Reproduce the records word for word, beginning with their first line and continuing through the line that contains "5:30 PM, halfway", with that line included.

[START OF Records shown]

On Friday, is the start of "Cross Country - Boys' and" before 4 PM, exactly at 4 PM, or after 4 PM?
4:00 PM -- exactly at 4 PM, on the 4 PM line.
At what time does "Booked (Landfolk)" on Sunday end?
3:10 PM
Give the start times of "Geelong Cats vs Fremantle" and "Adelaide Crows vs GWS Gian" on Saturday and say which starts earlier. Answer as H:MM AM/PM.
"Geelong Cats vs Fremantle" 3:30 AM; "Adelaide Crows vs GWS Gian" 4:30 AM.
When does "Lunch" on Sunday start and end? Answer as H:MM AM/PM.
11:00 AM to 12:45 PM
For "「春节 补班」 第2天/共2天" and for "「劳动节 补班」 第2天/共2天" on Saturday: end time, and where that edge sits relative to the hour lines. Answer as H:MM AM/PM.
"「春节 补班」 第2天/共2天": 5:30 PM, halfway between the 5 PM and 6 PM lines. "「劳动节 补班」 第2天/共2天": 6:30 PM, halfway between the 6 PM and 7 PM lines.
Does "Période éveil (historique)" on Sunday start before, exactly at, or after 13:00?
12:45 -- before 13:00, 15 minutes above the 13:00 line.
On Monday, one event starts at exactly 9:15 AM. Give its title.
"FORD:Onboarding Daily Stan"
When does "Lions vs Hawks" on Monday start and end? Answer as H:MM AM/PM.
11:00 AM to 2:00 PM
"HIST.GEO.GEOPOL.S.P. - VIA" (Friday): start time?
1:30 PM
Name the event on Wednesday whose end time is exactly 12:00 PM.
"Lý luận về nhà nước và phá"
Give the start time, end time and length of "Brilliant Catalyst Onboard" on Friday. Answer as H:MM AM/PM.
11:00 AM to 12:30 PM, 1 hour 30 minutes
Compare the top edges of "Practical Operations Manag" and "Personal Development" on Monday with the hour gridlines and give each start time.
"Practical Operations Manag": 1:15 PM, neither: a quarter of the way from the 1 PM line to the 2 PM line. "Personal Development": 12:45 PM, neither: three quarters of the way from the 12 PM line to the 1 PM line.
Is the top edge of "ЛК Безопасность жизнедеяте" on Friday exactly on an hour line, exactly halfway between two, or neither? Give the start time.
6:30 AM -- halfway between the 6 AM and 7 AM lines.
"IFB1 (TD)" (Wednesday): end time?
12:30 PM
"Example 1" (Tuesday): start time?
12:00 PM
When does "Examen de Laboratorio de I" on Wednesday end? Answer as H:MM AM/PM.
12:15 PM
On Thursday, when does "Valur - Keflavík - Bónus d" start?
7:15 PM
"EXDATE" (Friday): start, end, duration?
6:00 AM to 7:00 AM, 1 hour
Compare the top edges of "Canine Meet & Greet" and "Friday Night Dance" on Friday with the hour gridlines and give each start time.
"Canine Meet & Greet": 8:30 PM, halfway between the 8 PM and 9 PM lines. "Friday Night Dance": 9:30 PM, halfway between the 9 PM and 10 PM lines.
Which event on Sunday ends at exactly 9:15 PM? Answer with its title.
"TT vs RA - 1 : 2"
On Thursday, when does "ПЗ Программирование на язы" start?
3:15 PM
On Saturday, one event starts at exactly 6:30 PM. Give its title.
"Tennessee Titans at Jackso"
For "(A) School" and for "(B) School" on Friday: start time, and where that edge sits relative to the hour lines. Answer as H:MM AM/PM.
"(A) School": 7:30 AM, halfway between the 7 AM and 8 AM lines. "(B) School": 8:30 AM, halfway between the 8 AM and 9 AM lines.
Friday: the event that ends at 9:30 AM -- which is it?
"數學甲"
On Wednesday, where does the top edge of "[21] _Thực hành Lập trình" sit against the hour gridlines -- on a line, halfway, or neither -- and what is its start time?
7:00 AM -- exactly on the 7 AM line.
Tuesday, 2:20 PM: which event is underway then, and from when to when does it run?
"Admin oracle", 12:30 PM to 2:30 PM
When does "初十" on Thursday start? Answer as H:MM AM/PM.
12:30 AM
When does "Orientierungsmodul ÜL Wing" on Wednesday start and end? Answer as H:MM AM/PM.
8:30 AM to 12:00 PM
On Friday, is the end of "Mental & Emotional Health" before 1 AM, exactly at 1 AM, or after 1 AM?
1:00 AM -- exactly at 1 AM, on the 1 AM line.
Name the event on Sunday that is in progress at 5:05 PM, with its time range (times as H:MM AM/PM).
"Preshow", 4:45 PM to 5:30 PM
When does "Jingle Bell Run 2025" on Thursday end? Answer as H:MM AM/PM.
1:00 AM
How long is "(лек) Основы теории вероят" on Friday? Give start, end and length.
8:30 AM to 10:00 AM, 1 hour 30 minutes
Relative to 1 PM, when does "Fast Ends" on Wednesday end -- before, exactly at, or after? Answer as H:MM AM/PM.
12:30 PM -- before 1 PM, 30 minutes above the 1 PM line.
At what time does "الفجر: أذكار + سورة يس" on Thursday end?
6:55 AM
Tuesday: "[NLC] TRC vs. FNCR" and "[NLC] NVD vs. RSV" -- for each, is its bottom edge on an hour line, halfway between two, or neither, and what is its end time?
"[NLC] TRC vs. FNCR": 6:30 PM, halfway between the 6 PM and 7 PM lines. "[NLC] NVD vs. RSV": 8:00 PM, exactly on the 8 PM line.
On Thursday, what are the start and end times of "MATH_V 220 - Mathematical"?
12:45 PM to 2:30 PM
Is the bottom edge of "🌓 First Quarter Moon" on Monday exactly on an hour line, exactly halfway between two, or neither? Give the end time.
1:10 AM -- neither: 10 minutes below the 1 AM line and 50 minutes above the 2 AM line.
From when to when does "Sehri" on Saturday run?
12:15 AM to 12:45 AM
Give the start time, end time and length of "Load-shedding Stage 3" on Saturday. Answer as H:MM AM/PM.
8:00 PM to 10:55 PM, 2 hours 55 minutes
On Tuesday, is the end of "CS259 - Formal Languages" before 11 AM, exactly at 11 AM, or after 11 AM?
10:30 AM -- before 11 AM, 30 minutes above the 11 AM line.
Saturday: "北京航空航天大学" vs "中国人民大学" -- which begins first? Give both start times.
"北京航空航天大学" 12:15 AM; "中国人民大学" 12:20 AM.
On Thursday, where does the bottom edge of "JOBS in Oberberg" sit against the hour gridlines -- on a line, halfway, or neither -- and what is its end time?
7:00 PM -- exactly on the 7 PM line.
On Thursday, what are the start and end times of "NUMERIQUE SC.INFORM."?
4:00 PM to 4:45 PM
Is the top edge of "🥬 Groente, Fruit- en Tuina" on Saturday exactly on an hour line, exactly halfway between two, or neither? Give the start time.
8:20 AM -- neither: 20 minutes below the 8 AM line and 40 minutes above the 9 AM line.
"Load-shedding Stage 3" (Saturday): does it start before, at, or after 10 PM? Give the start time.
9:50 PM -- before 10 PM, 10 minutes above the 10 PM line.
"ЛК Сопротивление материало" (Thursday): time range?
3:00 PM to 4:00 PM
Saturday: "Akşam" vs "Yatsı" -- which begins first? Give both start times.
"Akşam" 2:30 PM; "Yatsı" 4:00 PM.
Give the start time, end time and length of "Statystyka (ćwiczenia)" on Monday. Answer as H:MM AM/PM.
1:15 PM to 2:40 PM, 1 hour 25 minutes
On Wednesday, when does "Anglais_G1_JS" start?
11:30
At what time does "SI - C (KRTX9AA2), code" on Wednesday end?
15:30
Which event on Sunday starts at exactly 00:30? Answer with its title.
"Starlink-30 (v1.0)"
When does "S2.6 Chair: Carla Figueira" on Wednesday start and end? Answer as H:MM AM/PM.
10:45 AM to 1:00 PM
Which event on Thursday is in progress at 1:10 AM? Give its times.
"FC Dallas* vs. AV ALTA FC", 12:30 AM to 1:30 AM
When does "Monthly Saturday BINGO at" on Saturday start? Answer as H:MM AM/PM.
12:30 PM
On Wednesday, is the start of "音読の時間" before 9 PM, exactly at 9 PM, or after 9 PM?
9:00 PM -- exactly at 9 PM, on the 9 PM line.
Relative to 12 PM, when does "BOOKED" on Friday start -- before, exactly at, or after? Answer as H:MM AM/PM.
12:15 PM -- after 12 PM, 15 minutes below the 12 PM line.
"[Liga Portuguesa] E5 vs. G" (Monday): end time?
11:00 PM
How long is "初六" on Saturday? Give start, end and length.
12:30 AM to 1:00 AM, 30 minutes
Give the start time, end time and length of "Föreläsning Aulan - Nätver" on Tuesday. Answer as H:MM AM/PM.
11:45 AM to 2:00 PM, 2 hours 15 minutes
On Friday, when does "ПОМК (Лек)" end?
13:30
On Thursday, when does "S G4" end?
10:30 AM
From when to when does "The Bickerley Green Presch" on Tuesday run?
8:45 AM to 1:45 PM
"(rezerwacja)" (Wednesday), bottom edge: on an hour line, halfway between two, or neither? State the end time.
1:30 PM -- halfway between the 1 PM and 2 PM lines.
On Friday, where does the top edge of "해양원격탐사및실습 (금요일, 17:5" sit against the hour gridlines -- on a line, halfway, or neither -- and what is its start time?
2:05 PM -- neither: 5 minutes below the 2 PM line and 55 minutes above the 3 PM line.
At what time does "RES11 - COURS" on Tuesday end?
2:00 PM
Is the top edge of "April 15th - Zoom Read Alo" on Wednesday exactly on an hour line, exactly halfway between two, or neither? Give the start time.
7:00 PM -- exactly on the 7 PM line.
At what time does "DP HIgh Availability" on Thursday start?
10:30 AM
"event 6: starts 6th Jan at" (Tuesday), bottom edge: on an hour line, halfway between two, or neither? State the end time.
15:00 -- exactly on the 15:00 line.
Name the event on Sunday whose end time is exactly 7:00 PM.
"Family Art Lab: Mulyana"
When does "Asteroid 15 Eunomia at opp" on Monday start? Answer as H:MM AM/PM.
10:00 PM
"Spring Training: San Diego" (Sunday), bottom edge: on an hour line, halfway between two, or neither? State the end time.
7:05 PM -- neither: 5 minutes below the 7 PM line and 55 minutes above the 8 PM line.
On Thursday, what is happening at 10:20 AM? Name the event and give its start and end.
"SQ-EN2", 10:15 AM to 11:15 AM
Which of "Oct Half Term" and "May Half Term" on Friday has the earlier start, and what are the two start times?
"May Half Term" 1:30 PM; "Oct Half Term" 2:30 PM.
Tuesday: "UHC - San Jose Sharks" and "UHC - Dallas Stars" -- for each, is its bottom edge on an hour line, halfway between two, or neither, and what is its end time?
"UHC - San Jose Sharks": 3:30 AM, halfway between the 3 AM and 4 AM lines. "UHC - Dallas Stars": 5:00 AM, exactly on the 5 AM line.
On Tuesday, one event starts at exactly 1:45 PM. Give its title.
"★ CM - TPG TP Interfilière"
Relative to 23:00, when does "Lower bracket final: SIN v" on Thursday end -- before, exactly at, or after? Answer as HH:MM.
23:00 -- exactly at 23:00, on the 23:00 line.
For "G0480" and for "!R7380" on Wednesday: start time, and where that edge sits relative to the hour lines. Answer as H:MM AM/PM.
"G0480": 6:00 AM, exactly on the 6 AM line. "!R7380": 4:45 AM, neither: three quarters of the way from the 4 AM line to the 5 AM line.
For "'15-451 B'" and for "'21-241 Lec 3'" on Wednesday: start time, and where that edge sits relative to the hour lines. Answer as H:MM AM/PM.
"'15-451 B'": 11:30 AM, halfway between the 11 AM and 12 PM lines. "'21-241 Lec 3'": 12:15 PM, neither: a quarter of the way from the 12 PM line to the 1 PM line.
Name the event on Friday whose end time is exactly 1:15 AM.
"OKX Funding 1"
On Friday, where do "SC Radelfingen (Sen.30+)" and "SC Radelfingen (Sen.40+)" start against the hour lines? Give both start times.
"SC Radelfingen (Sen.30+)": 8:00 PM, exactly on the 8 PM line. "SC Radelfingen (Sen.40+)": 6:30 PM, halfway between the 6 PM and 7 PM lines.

[END OF Records shown]

◆ Correct response:
On Friday, is the start of "Cross Country - Boys' and" before 4 PM, exactly at 4 PM, or after 4 PM?
4:00 PM -- exactly at 4 PM, on the 4 PM line.
At what time does "Booked (Landfolk)" on Sunday end?
3:10 PM
Give the start times of "Geelong Cats vs Fremantle" and "Adelaide Crows vs GWS Gian" on Saturday and say which starts earlier. Answer as H:MM AM/PM.
"Geelong Cats vs Fremantle" 3:30 AM; "Adelaide Crows vs GWS Gian" 4:30 AM.
When does "Lunch" on Sunday start and end? Answer as H:MM AM/PM.
11:00 AM to 12:45 PM
For "「春节 补班」 第2天/共2天" and for "「劳动节 补班」 第2天/共2天" on Saturday: end time, and where that edge sits relative to the hour lines. Answer as H:MM AM/PM.
"「春节 补班」 第2天/共2天": 5:30 PM, halfway between the 5 PM and 6 PM lines. "「劳动节 补班」 第2天/共2天": 6:30 PM, halfway between the 6 PM and 7 PM lines.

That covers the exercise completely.